Change detection data
╔══
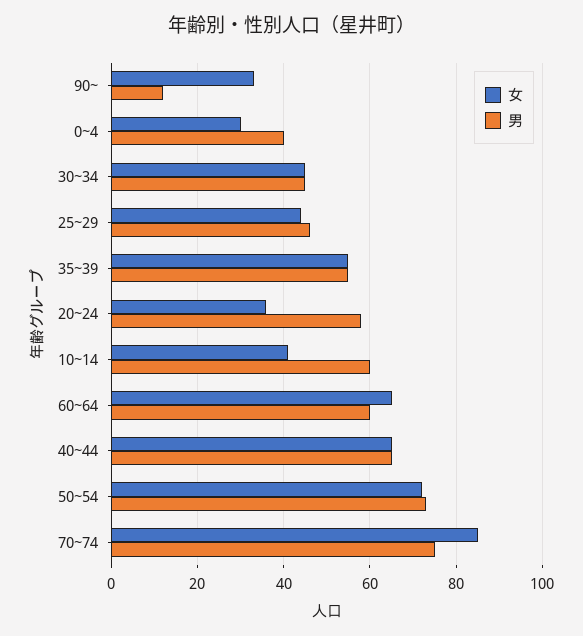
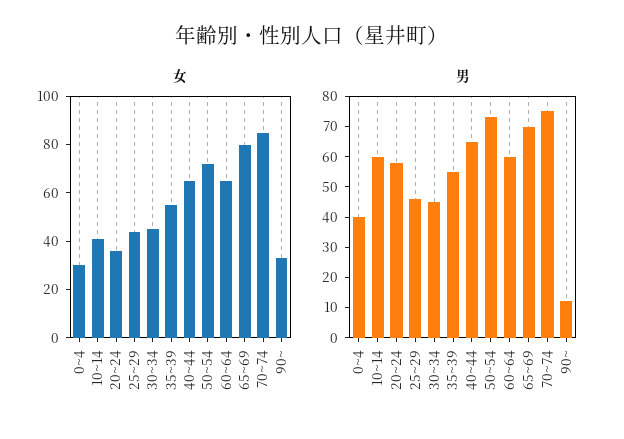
  {
    "女": {
      "90~": 35,
      "0~4": 30,
      "30~34": 45,
      "25~29": 45,
      "35~39": 55,
      "20~24": 35,
      "10~14": 40,
      "60~64": 65,
      "40~44": 65,
      "50~54": 70,
-     "70~74": 85
+     "70~74": 85,
+     "65~69": 80
    },
    "男": {
      "90~": 10,
      "0~4": 40,
      "30~34": 45,
      "25~29": 45,
      "35~39": 55,
      "20~24": 60,
      "10~14": 60,
      "60~64": 60,
      "40~44": 65,
      "50~54": 75,
-     "70~74": 75
+     "70~74": 75,
+     "65~69": 70
    }
  }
╚══
§ WORK TO COMPLETE: Please retype every record above exactly, leaving out the pictures.

§ FINISHED TASK:
  {
    "女": {
      "90~": 35,
      "0~4": 30,
      "30~34": 45,
      "25~29": 45,
      "35~39": 55,
      "20~24": 35,
      "10~14": 40,
      "60~64": 65,
      "40~44": 65,
      "50~54": 70,
-     "70~74": 85
+     "70~74": 85,
+     "65~69": 80
    },
    "男": {
      "90~": 10,
      "0~4": 40,
      "30~34": 45,
      "25~29": 45,
      "35~39": 55,
      "20~24": 60,
      "10~14": 60,
      "60~64": 60,
      "40~44": 65,
      "50~54": 75,
-     "70~74": 75
+     "70~74": 75,
+     "65~69": 70
    }
  }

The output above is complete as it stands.